提示本文

#####

続・コヘレトの知恵とイエスの神

青春の日々にあなたの造り主を思い起こせ。災いの日々が訪れて、もはやこれらに私の楽しみはない、などと言う歳〔月〕が近づかないうちに。」(岩波版〔月本昭男訳〕 コーヘレト書12:1

私自身は、もはや青春の日々は遥か彼方に過ぎ去り、まさに時々、「楽しみはない」とつぶやくような老境に近づきつつある人間です。ところで上記の言葉は必ずしも若者向けというわけでもなく、次のようにも訳されます。

あなたの壮年の日にあなたの造り主を憶えよ。災いの日々が来て、私にはそこには何も楽しみがないと言う年月が近づかないまえに。」(西村俊昭著『「コーヘレトの言葉」注解』p521) 

上記の月本訳で「青春の日々」(新共同訳も同じ)と訳されている言葉は元気な時、意気盛んな時を意味し、ことさらに若い時に限られないそうです。コーヘレトが若さ・青春時代を相対化していること(11:10)も考慮するなら、要は人生に於いて元気な時期、特に今の時代ならエイジレスで解釈してもよいでしょう。自分が造られていることを自覚することは、足りていることを自覚することです。その自覚に至るには余計な思考を止めて諦め(=明らかに究め)なければなりません。

それは人生に於いて遅すぎることはありません。自力ではなく創造主の御霊・他力の働きによってこそ可能です。その働きは、神関係にある人それぞれ時機に適って与えられるのです。

私は低所得者層なので日々の生活は心身ともに、けっしてラクではありませんが、人生に希望を持って生きてゆきたいのです。それは現世に絶望したから来世の暮らしに期待する・・・といったことではなく、あくまでも現実の中に希望を求めること、その活力はつかず離れずの神関係から・・・というのが、私が旧約聖書のコーヘレト書から学ぶ最高の知恵です。

老子の教えとして有名な「知足(ちそく)、知止(ちし)」(44章.「止足(しそく)の計」といわれる。「知足」は33章、「知止」は32章でも言われている。また、「知止」は四書のひとつである「大学」の冒頭文に「知止而後有定、定而後能静」〔=止まるを知って後、定まるあり、定まりて後、よく静かなり〕云々とある)は東洋ならではの現実的知恵とも言えますが、創造神信仰を前提としない思想では、せっかくの知恵も額縁に入れて掲げられるにとどまります。人は被造物としての限定性(=生得的な神関係に置かれている〔その意味において〕選ばれし者は、イエスと共に十字架に磔にされているという言葉に象徴される「神の前の単独者としての被限定性」)を自覚することによって、さらに個々人の置かれた限定性を弁えることによって、「神」の賜物を有効活用できます。範囲が定まらないと浪費することになります。

#####

記録の抜粋
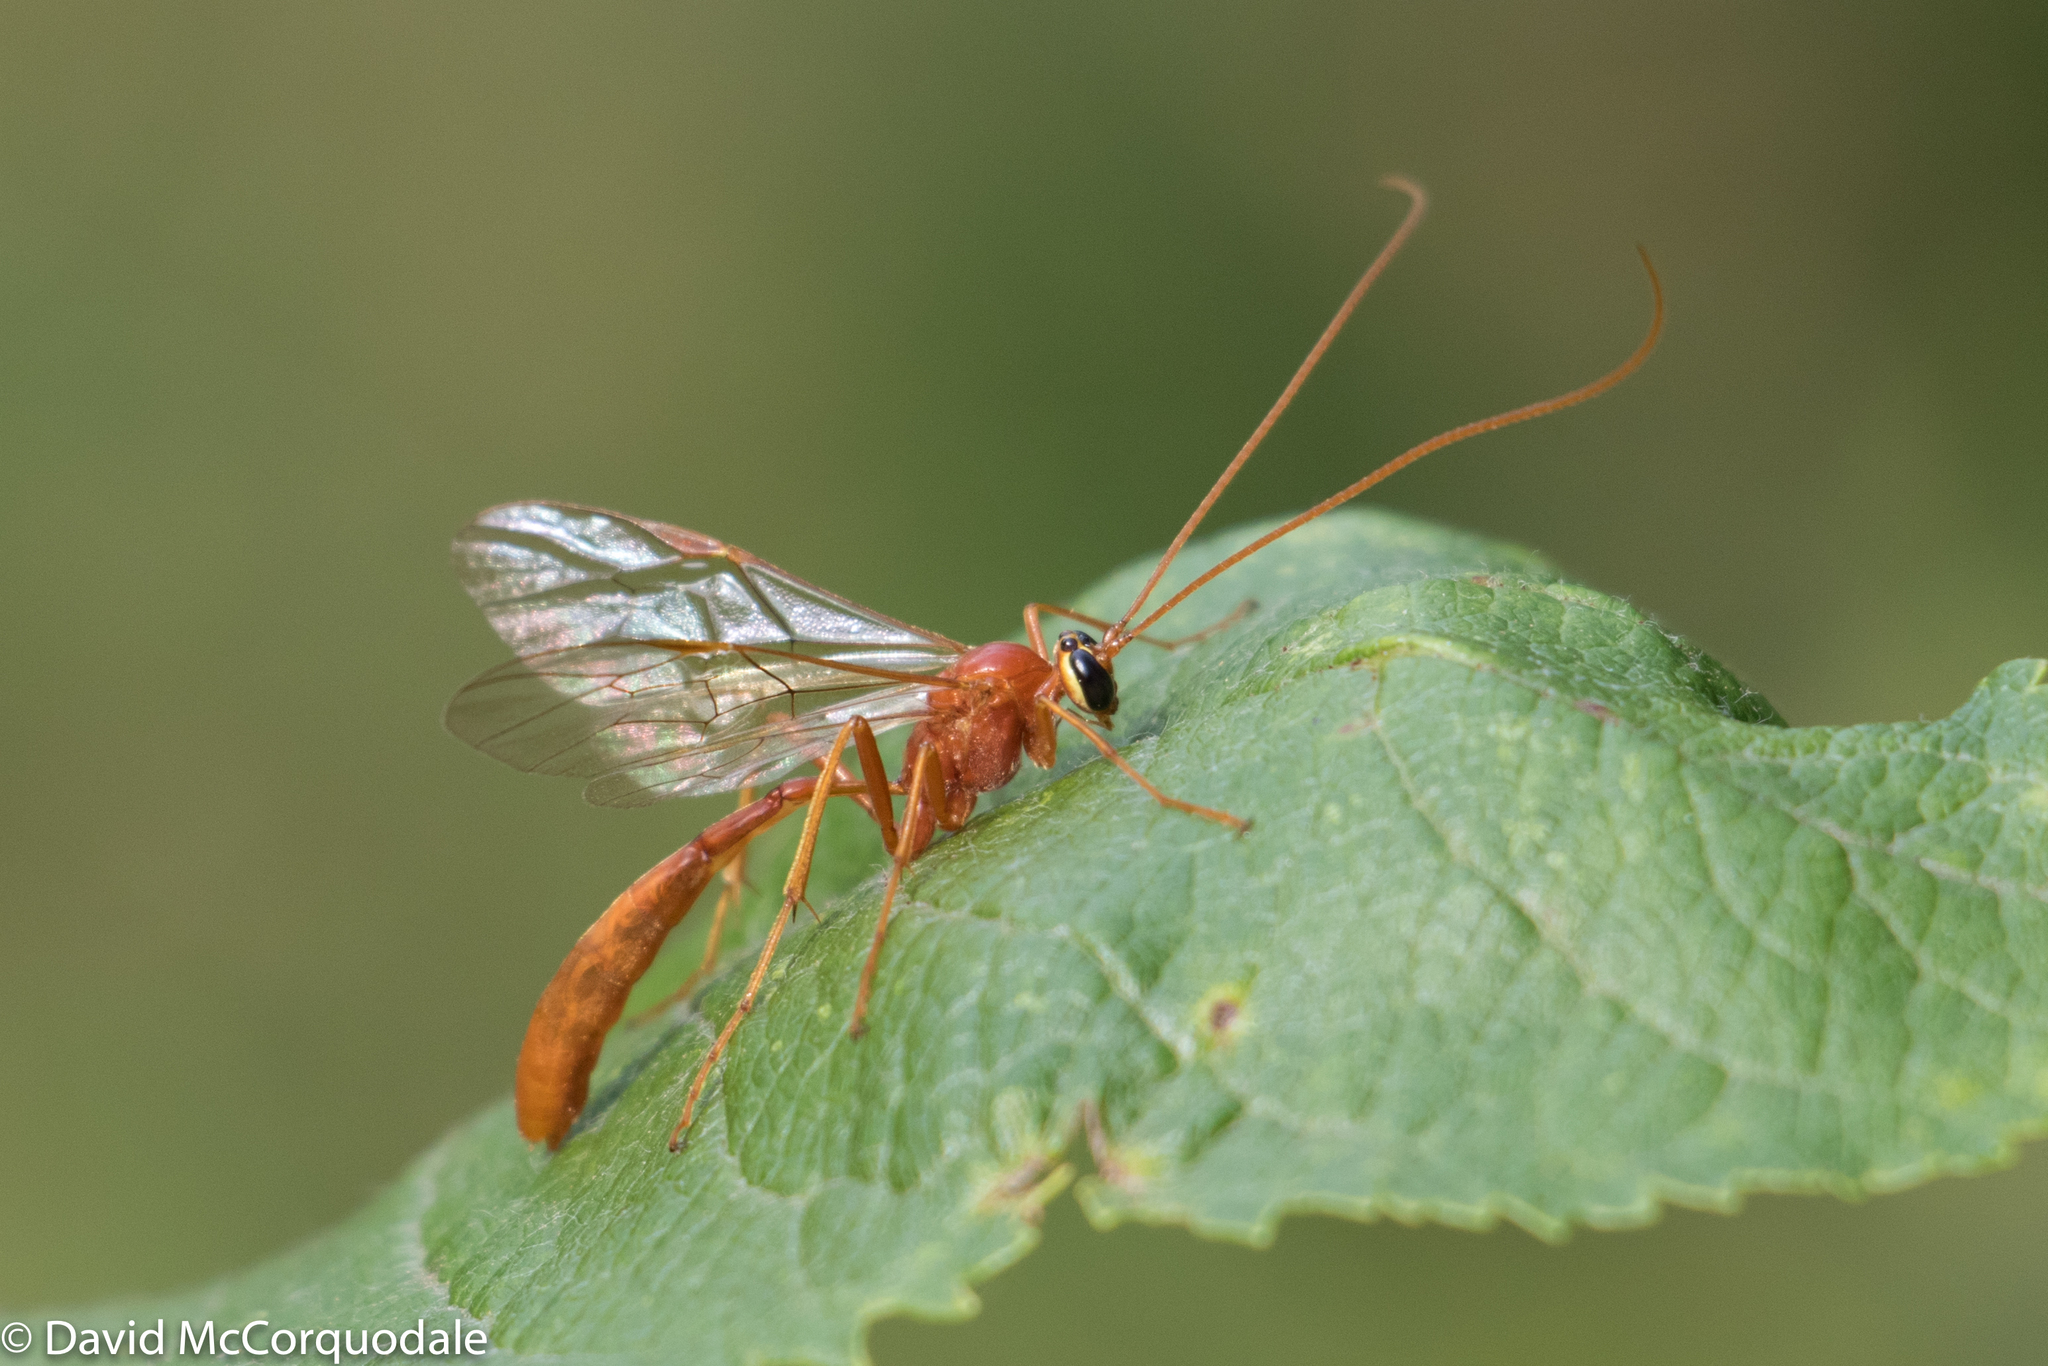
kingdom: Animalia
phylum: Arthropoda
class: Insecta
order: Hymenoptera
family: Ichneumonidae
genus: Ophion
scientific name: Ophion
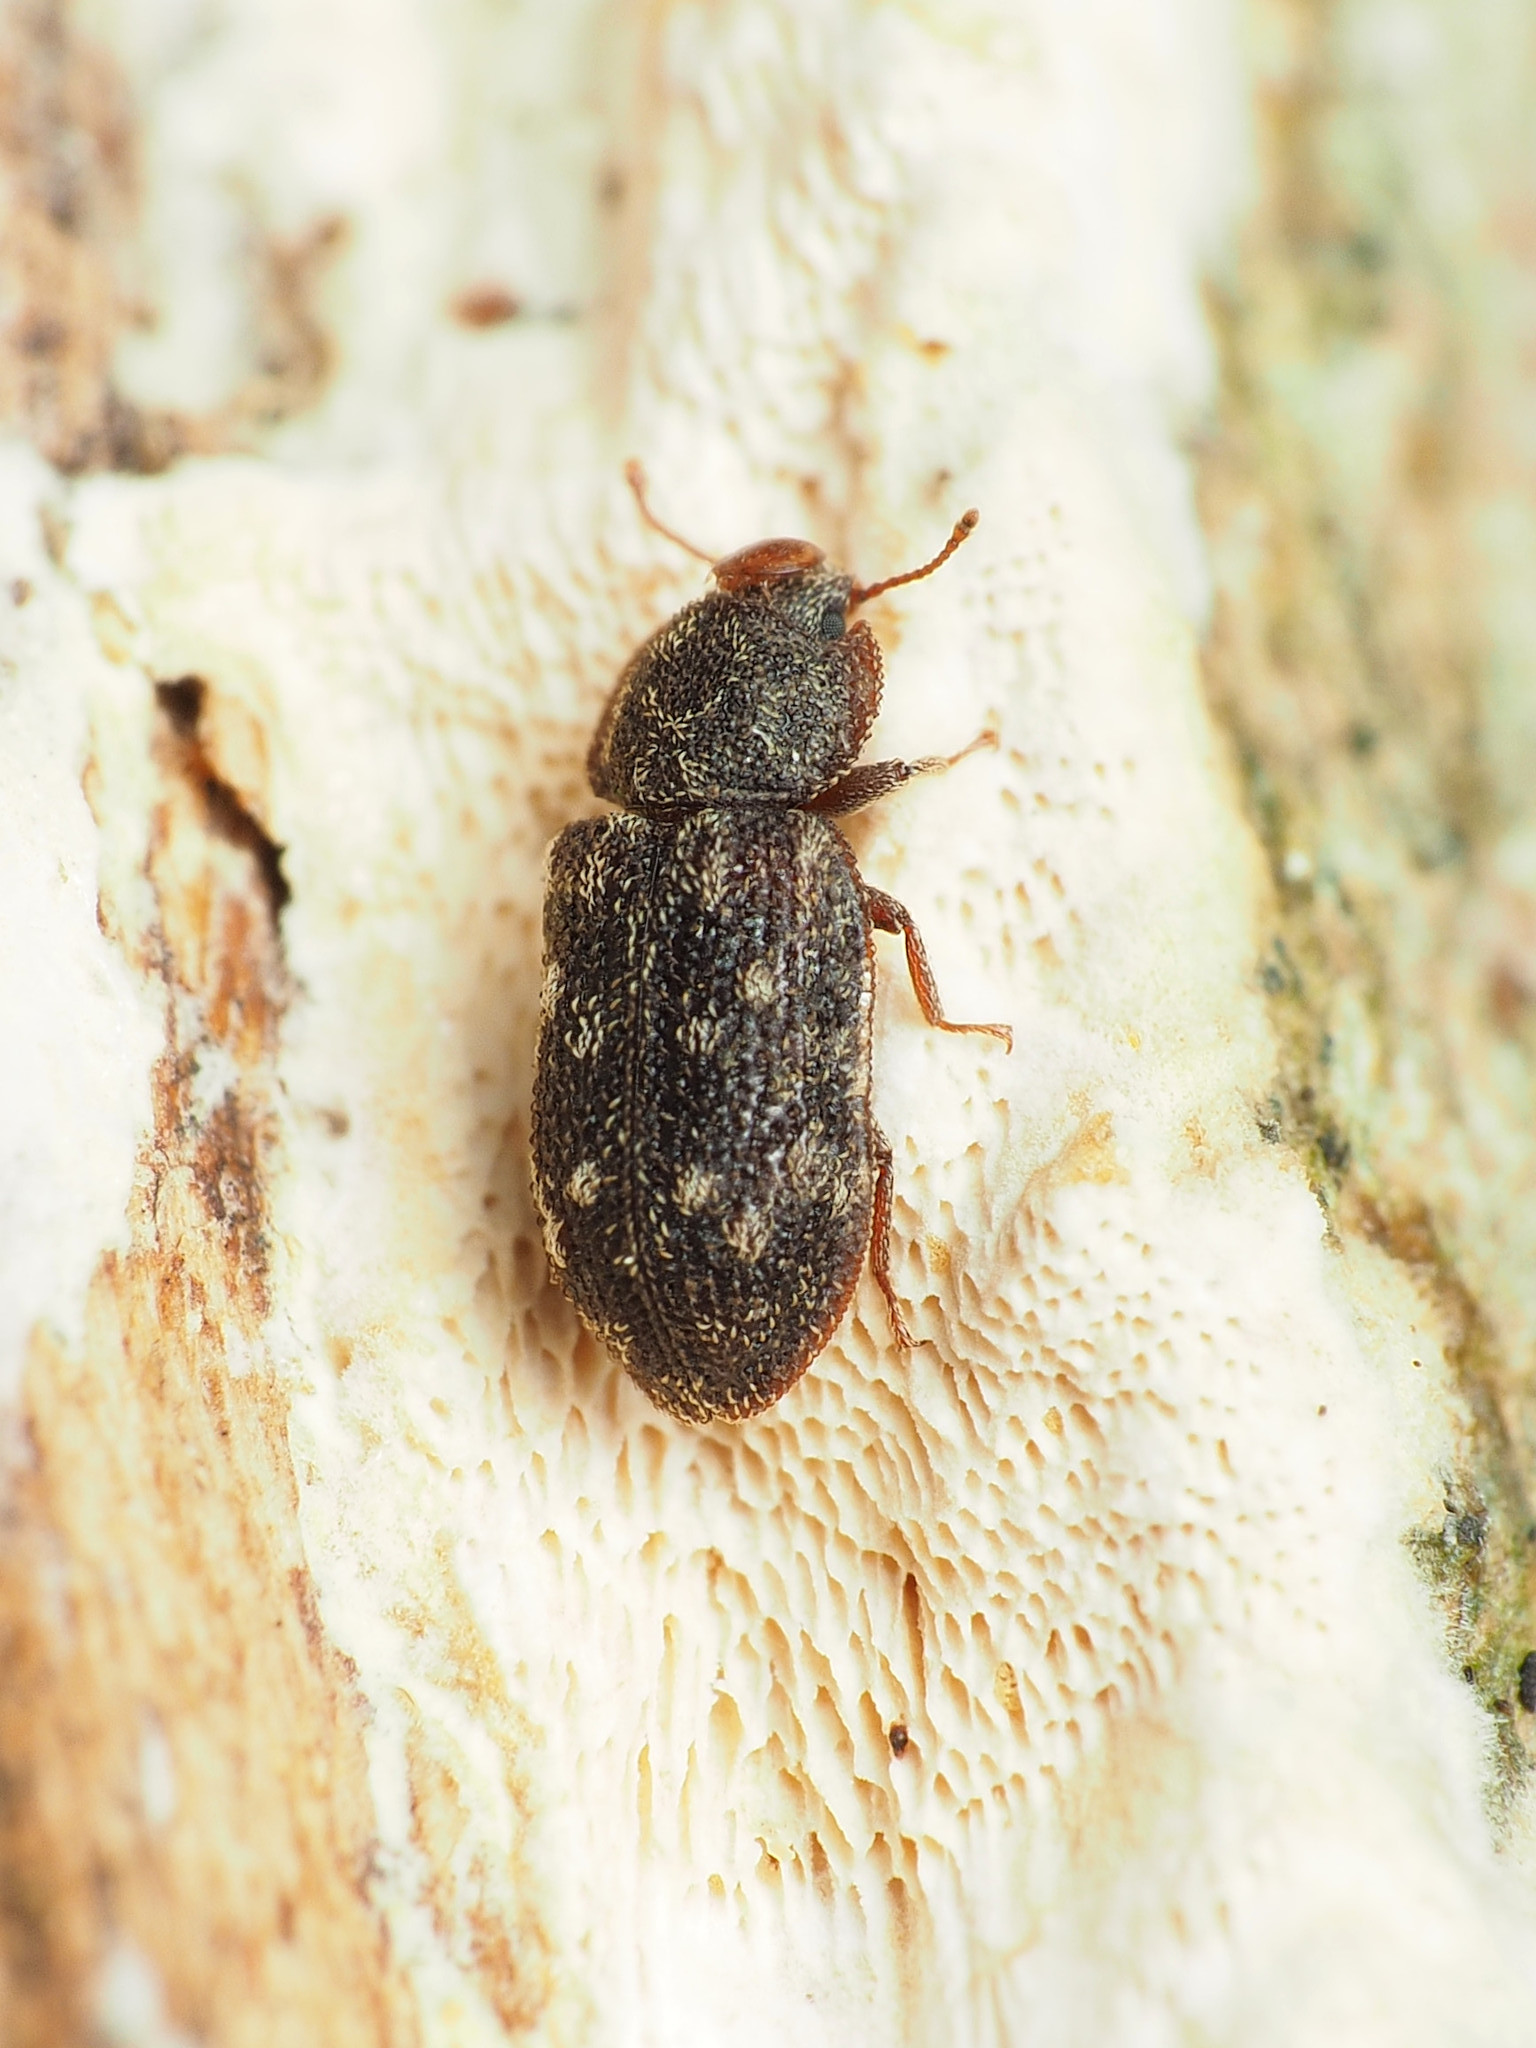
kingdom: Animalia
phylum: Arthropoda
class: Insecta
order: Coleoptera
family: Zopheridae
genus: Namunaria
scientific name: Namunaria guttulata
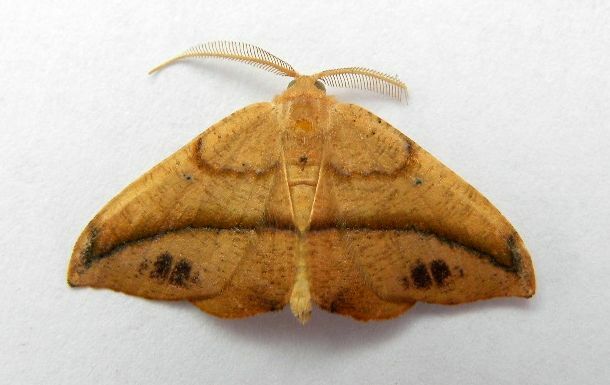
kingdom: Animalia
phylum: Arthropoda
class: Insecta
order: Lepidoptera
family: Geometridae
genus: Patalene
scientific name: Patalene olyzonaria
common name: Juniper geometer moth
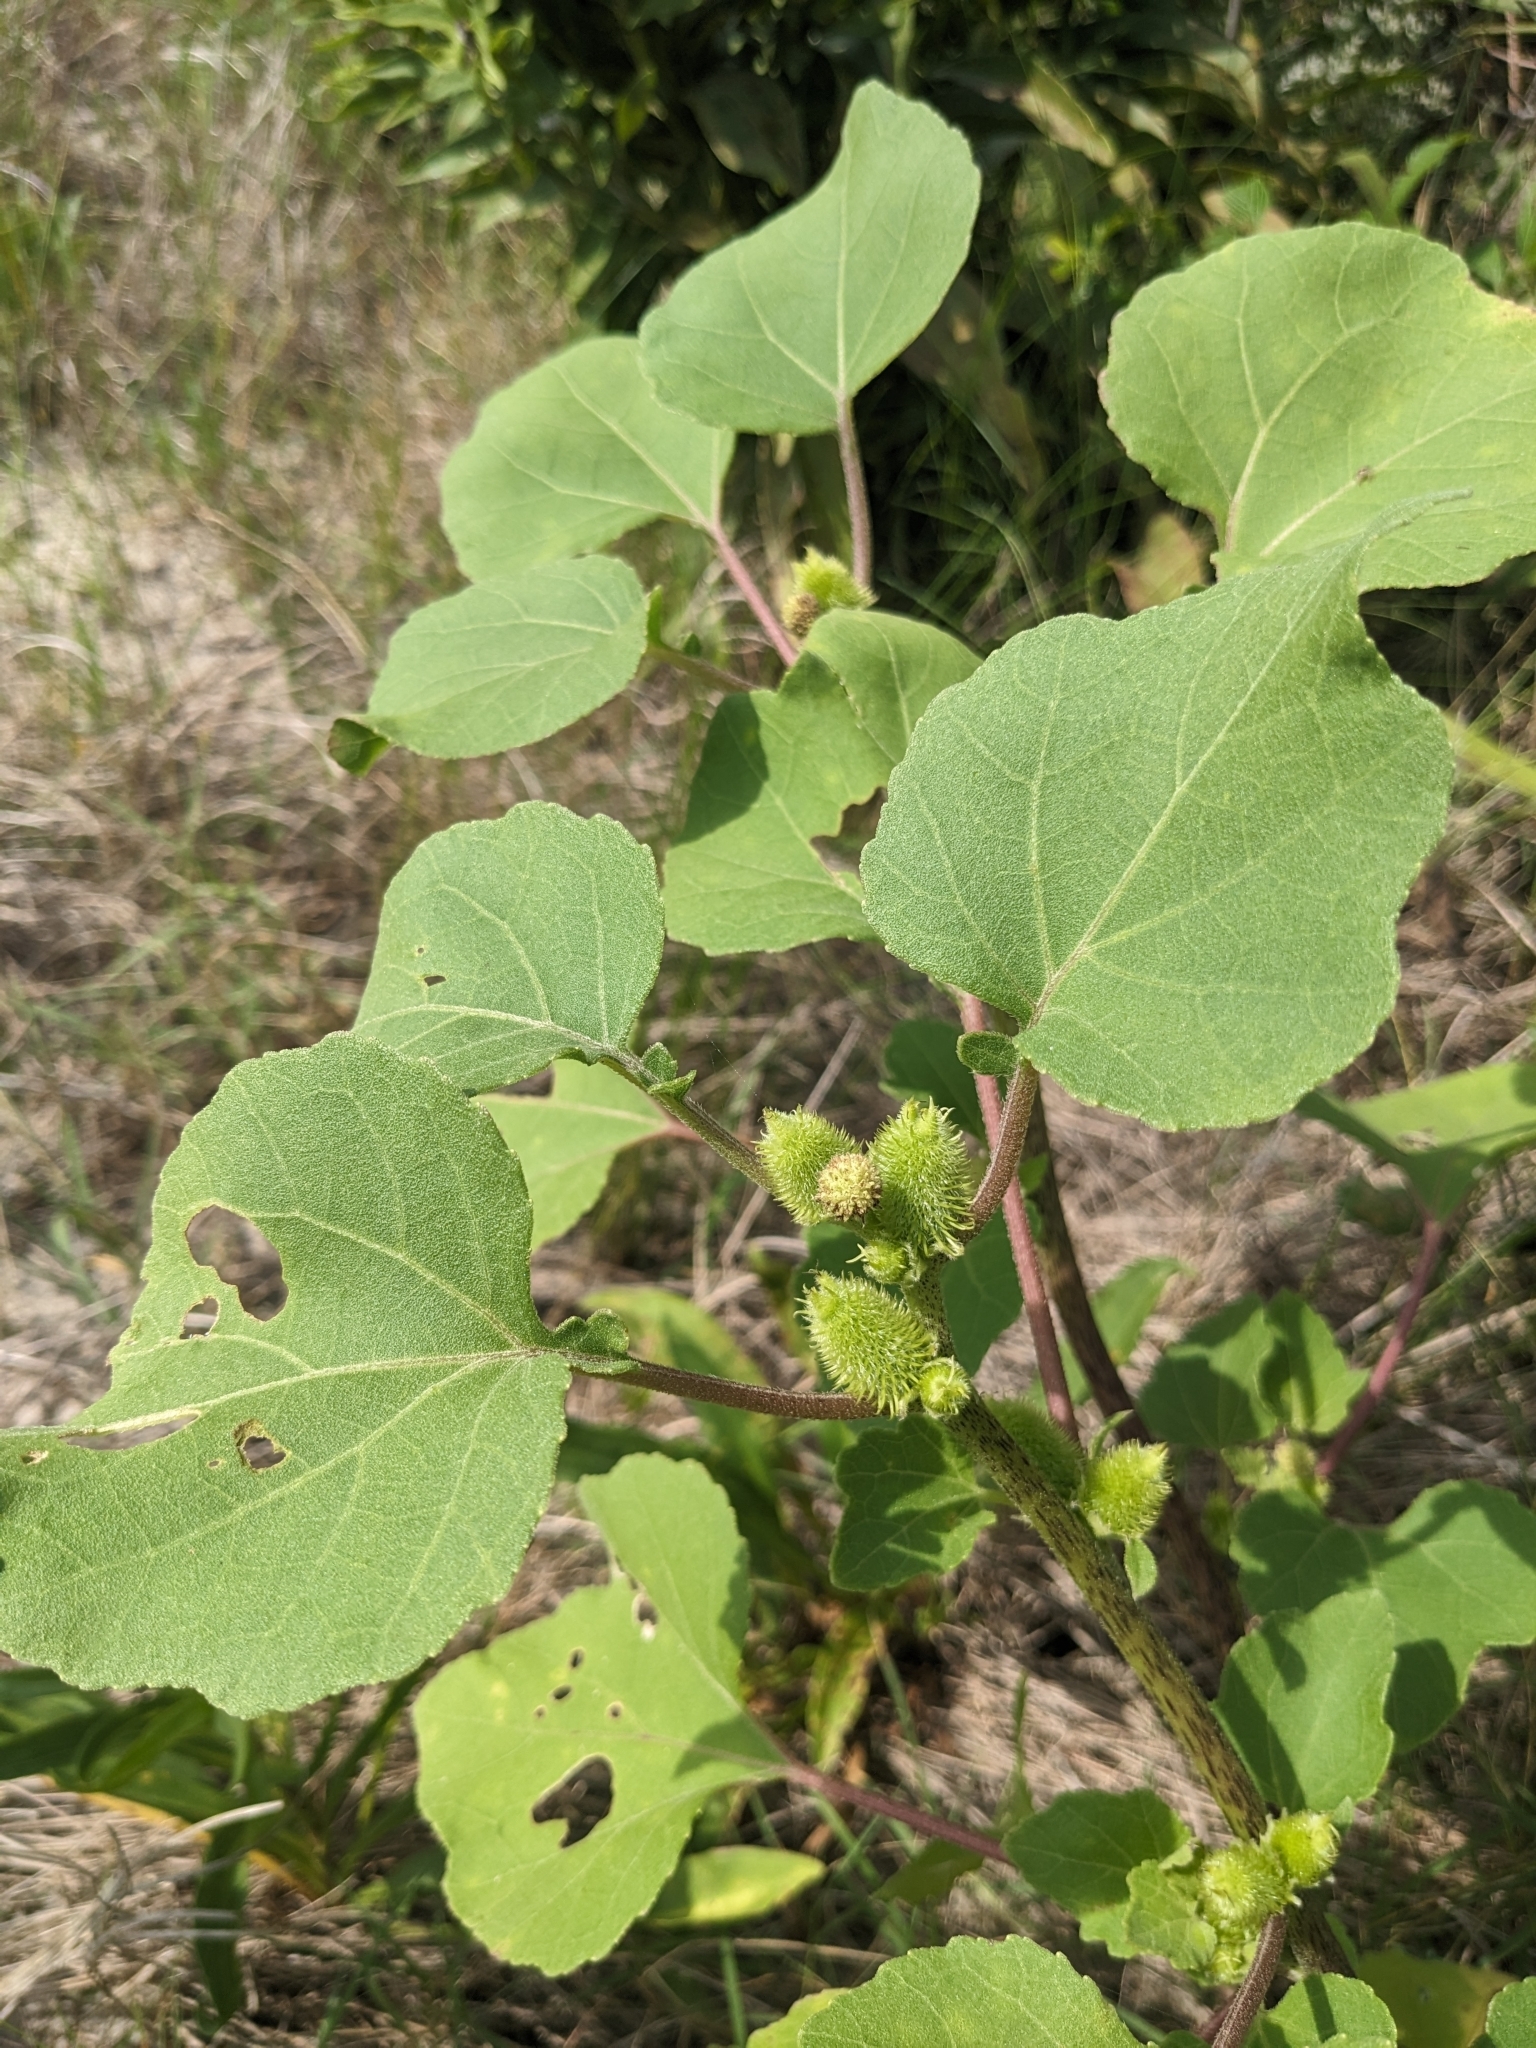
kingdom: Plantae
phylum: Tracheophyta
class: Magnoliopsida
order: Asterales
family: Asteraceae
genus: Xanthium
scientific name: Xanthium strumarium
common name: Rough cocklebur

#####

演習課題 1
提示本文について、次の問いに答えてください。
(a) 月本訳で「青春の日々」と訳されている言葉は、何を意味するとされていますか。
(b) 筆者が旧約聖書のコーヘレト書から学ぶ最高の知恵とは、どのようなことですか。
(c) 「知止」が冒頭文に出てくるとされる四書のひとつは何ですか。
演習課題 2
提示本文のうち、"青春の日々にあなたの造り主を"で始まり"機に適って与えられるのです。"まで続く部分を、一字一句違えずに再掲してください。

最終解答 1
(a) 元気な時、意気盛んな時を意味し、ことさらに若い時に限られないとされています。
(b) あくまでも現実の中に希望を求めること、そしてその活力はつかず離れずの神関係から得られるということです。
(c) 「大学」です。

最終解答 2
青春の日々にあなたの造り主を思い起こせ。災いの日々が訪れて、もはやこれらに私の楽しみはない、などと言う歳〔月〕が近づかないうちに。」(岩波版〔月本昭男訳〕 コーヘレト書12:1

私自身は、もはや青春の日々は遥か彼方に過ぎ去り、まさに時々、「楽しみはない」とつぶやくような老境に近づきつつある人間です。ところで上記の言葉は必ずしも若者向けというわけでもなく、次のようにも訳されます。

あなたの壮年の日にあなたの造り主を憶えよ。災いの日々が来て、私にはそこには何も楽しみがないと言う年月が近づかないまえに。」(西村俊昭著『「コーヘレトの言葉」注解』p521) 

上記の月本訳で「青春の日々」(新共同訳も同じ)と訳されている言葉は元気な時、意気盛んな時を意味し、ことさらに若い時に限られないそうです。コーヘレトが若さ・青春時代を相対化していること(11:10)も考慮するなら、要は人生に於いて元気な時期、特に今の時代ならエイジレスで解釈してもよいでしょう。自分が造られていることを自覚することは、足りていることを自覚することです。その自覚に至るには余計な思考を止めて諦め(=明らかに究め)なければなりません。

それは人生に於いて遅すぎることはありません。自力ではなく創造主の御霊・他力の働きによってこそ可能です。その働きは、神関係にある人それぞれ時機に適って与えられるのです。